Bug #58006 Support for ALTER TABLE RENAME COLUMN
Submitted: 5 Nov 2010 8:22 Modified: 24 Aug 2017 23:54
Reporter: Adrien de Croy Email Updates:
Status: Closed Impact on me:
None 
Category:MySQL Server: DDL Severity:S4 (Feature request)
Version:any OS:Any
Assigned to: CPU Architecture:Any
Tags: ALTER TABLE RENAME COLUMN

[5 Nov 2010 8:22] Adrien de Croy
Description:
Currently the only way to rename a column is to use the CHANGE clause.

This is a very poor design.

This has the unfortunate requirement of requiring re-specification of all the attributes of the column.  These may not be available to the code trying to do the rename (e.g. DB migration C++ code).

If you just want to simply rename it, you are treading on a minefield.  Chances are you'll alter some other attribute of the column, and/or lose data.

Also to make it worse, since it's possible to alter data type (inadvertently) each row in the column needs to be checked for truncation etc.  This makes a column rename ridiculously slow for what is really required.

So, the current method of renaming columns is simply a very poor design, and this is why other DBs have the RENAME COLUMN option.

How to repeat:
I can't believe this field is mandatory  web devs setting policy yet again.

THIS IS A FEATURE REQUEST.

Suggested fix:
Please consider adding the syntax.  It should be really easy.

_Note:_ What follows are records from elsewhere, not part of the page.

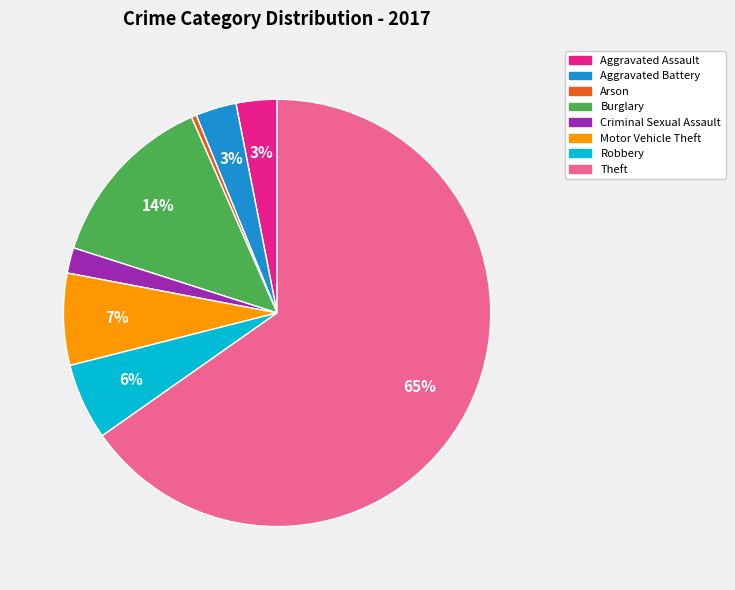

The Burglary slice represents 14% of the pie. True or false?

True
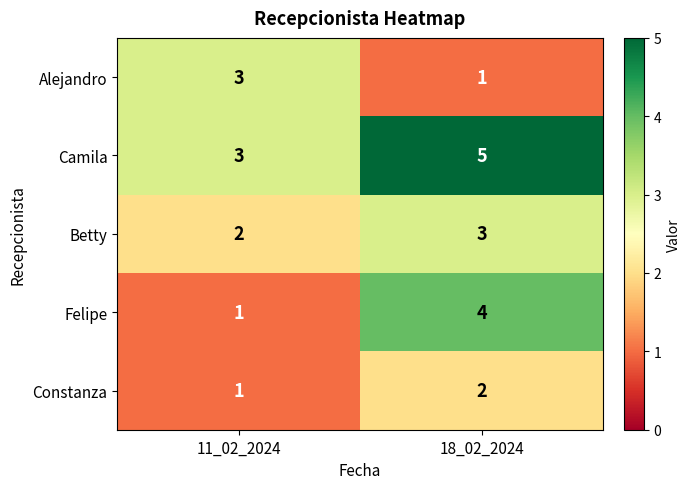

Which series has the largest range (max minus min)?

Felipe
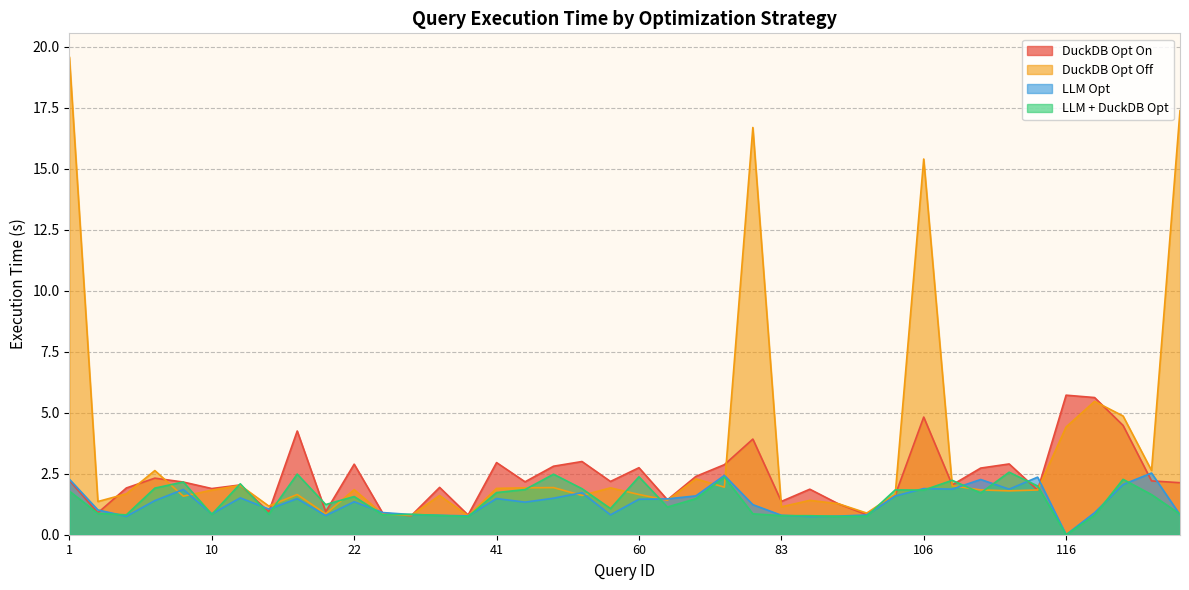

Rank the categories by DuckDB Opt On value from highest to lowest.

116, 117, 106, 118, 17, 81, 52, 41, 113, 22, 80, 49, 60, 110, 71, 4, 1, 119, 53, 47, 6, 121, 109, 11, 28, 3, 10, 89, 114, 98, 66, 83, 94, 21, 16, 2, 26, 96, 35, 27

For examples look at the PostgreSQL or Oracle documentation.
[5 Nov 2010 10:37] Valeriy Kravchuk
Thank you for the feature request.
[3 Mar 2012 12:30] Valeriy Kravchuk
Duplicate of bug #26949.
[24 Aug 2017 18:24] Abhishek Ranjan
Posted by developer:
 
Implemented via worklog WL#10761
[24 Aug 2017 23:54] Paul DuBois
Posted by developer:
 
Fixed in 8.0.3.

ALTER TABLE now supports easier column renaming using RENAME COLUMN
old_name TO new_name syntax. RENAME COLUMN is more convenient than
CHANGE, which requires respecifying the current column definition.